Behold what you are. May we become what we receive.
These words used at the presentation of the Bread and Cup here at St. Peter’s; I first heard them used at the Monastery of SSJE. They come from St. Augustine who preached a sermon On the Eucharist (Sermon 57):
“You are the body of Christ,” he said. “In you and through you the work of the incarnation must go forward. You are to be taken; you are to be blessed, broken, and given; that you may be the means of grace and the vehicles of the Eternal love. Behold what you are. Become what you receive.”Our brothers at SSJE tell us that “these words point to one of the deep truths of Christian faith: Through our participation in the sacraments (particularly baptism and Eucharist), we are transformed into the Body of Christ, given for the world.”
Behold what you are. May we become what we receive.
What do these words, this communion, this Maundy Thursday mean for us, as we become what receive. A few words from priest and author Barbara Crafton:
“On this night of Jesus' last supper with his friends, he instituted what we would come to call the Holy Eucharist and also washed the disciples' feet, as if he were not their master, but their servant. These things, he said, were dramatic examples of a new commandment, that we should love one another as he has loved us. Unstinting. Self-giving.
But isn't that an old commandment? Don't we already know something about it? You are up in the night again with a sick child -- not the sick child you were up with last night, but her sister. The family is passing the same germ from person to person, and you yourself feel heachache-y and a bit limp as you set up the vaporizer in her room and prop an extra pillow behind her, so she's all but sitting up. You sit down on the floor by the bed, rub some eucalyptus on her chest and a little on your own... She takes another drink of water and asks you to sing. It's three in the morning, but you rest your head on her mattress and quietly begin to sing. Just a few rounds is all it takes; your little one's cough quiets down and she is asleep. You pad back to bed and pull the covers up to your chin. You drift back to sleep, smelling the eucalyptus.

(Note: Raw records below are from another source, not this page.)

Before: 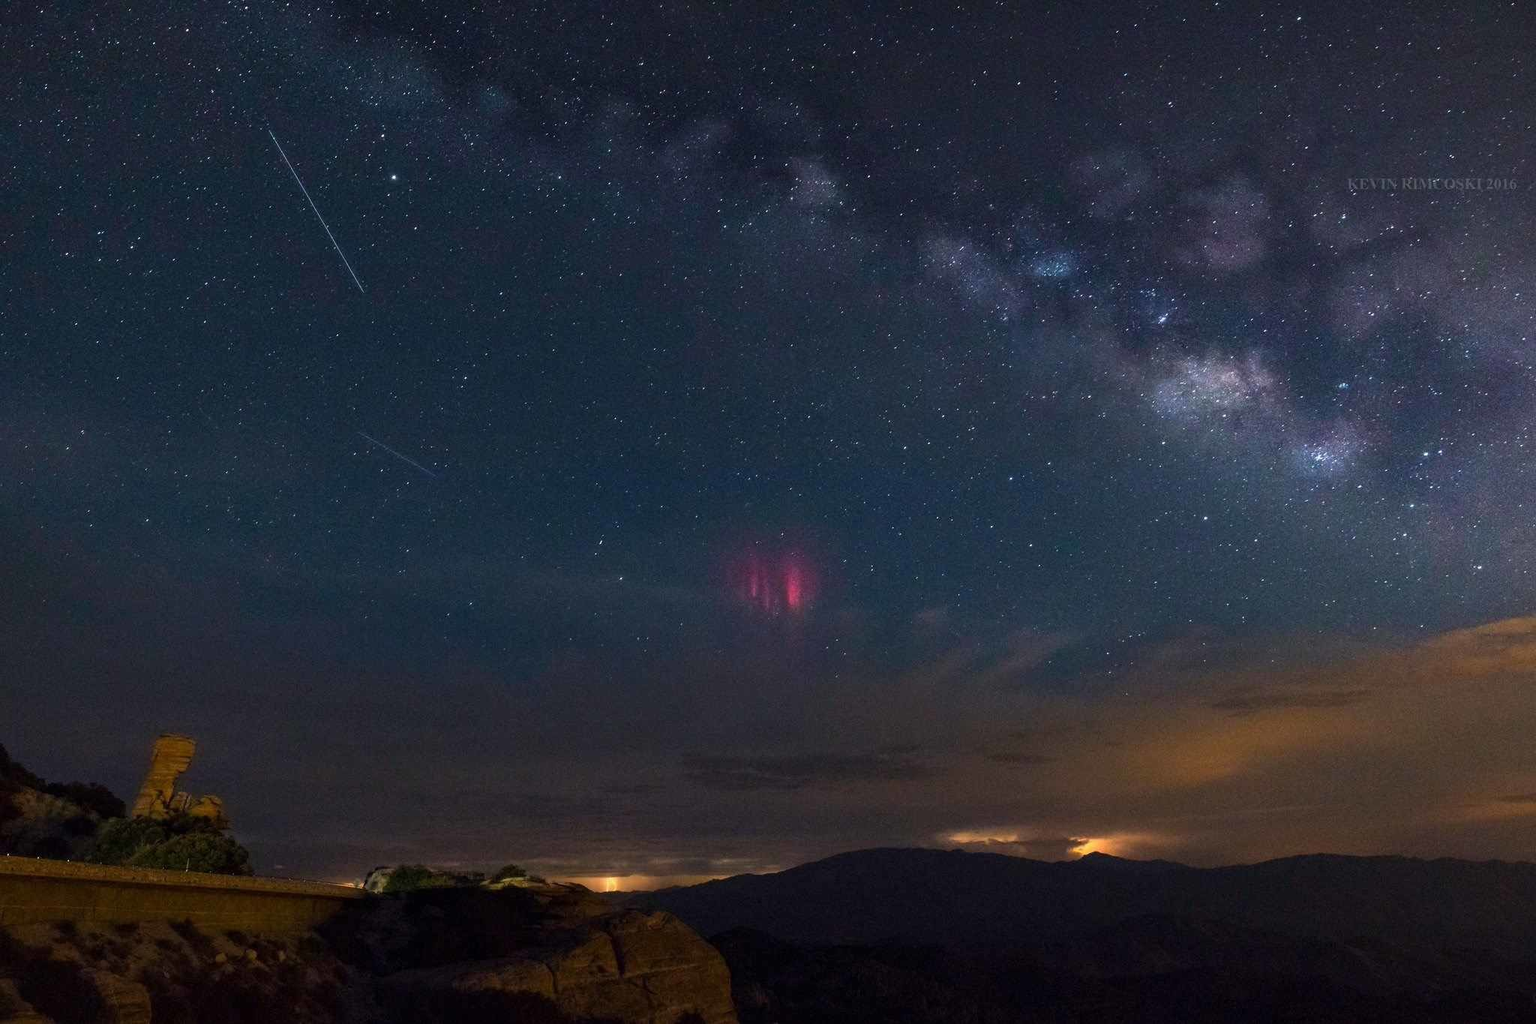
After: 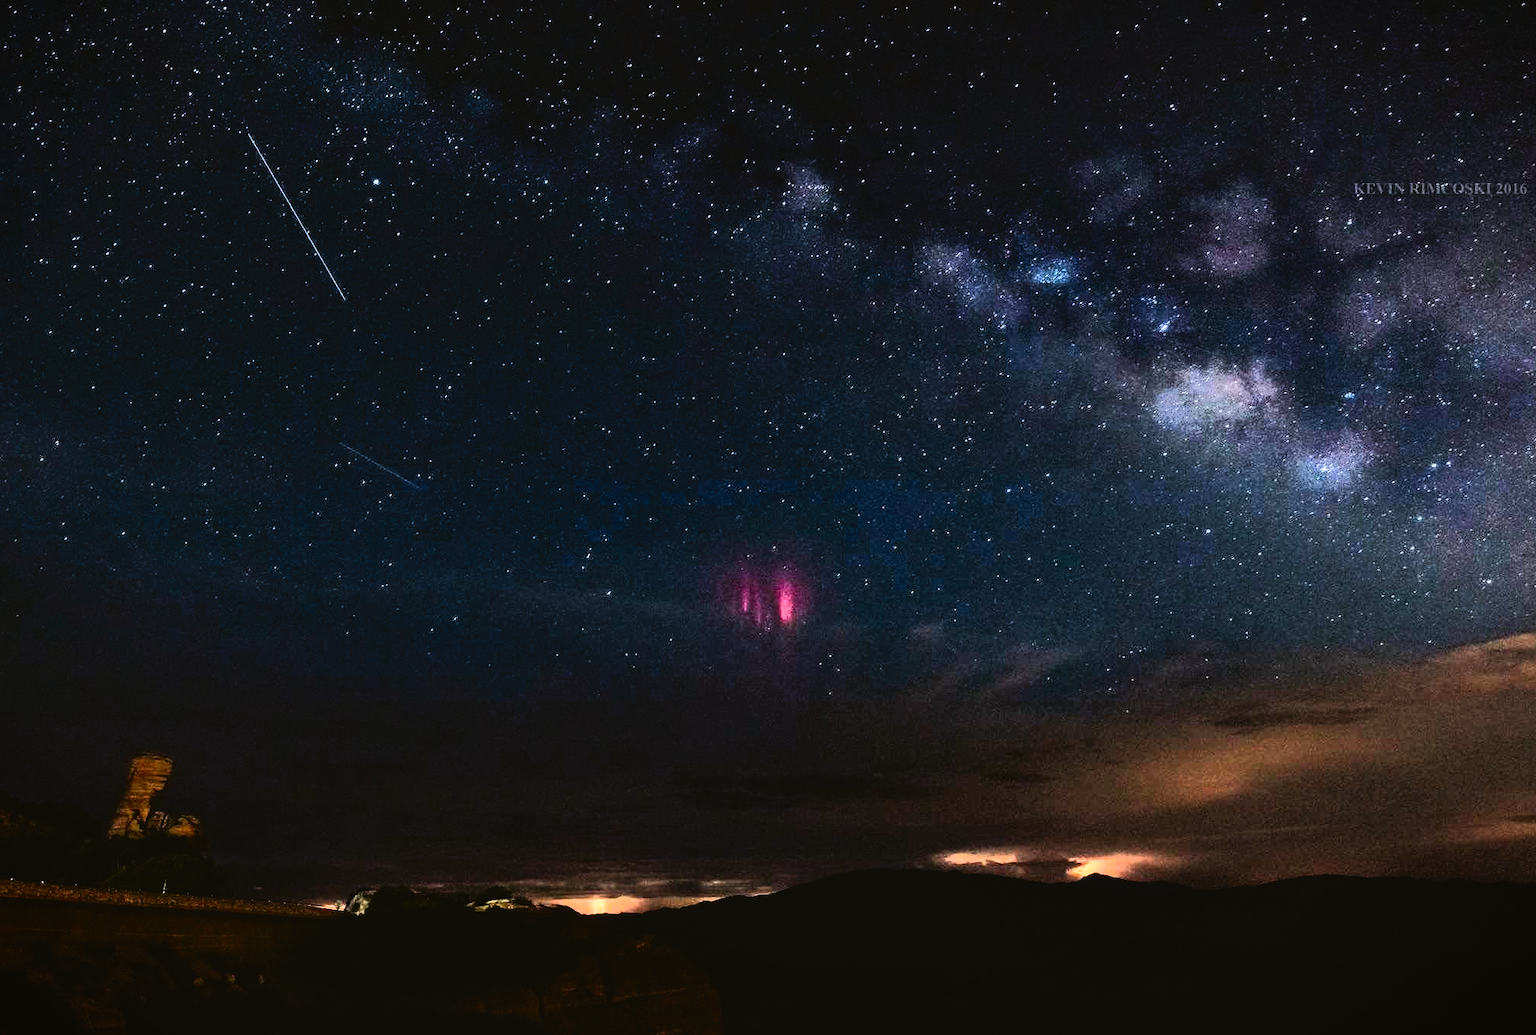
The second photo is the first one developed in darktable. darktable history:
crop and rotate: left 1.774%, right 0.633%, bottom 1.28%
tone curve: curves: ch0 [(0, 0.021) (0.059, 0.053) (0.212, 0.18) (0.337, 0.304) (0.495, 0.505) (0.725, 0.731) (0.89, 0.919) (1, 1)]; ch1 [(0, 0) (0.094, 0.081) (0.311, 0.282) (0.421, 0.417) (0.479, 0.475) (0.54, 0.55) (0.615, 0.65) (0.683, 0.688) (1, 1)]; ch2 [(0, 0) (0.257, 0.217) (0.44, 0.431) (0.498, 0.507) (0.603, 0.598) (1, 1)], color space Lab, independent channels, preserve colors none
vignetting: fall-off start 97.23%, saturation -0.024, center (-0.033, -0.042), width/height ratio 1.179, unbound false
shadows and highlights: radius 108.52, shadows 44.07, highlights -67.8, low approximation 0.01, soften with gaussian
filmic rgb: black relative exposure -7.75 EV, white relative exposure 4.4 EV, threshold 3 EV, hardness 3.76, latitude 50%, contrast 1.1, color science v5 (2021), contrast in shadows safe, contrast in highlights safe, enable highlight reconstruction true
tone equalizer: -8 EV -0.75 EV, -7 EV -0.7 EV, -6 EV -0.6 EV, -5 EV -0.4 EV, -3 EV 0.4 EV, -2 EV 0.6 EV, -1 EV 0.7 EV, +0 EV 0.75 EV, edges refinement/feathering 500, mask exposure compensation -1.57 EV, preserve details no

Love transforms service, teaching us that there's no such thing as a menial task. Love teaches us that, if nothing is beneath us, nothing will be beyond us. Love remains with us after our unstinting efforts have all failed -- it doesn't conquer all, as the old saying goes, but it bears all things without turning away from any of them.”
Behold what you are. May we become what we receive.
How is God transforming you into Christ’s Body and giving you to the world?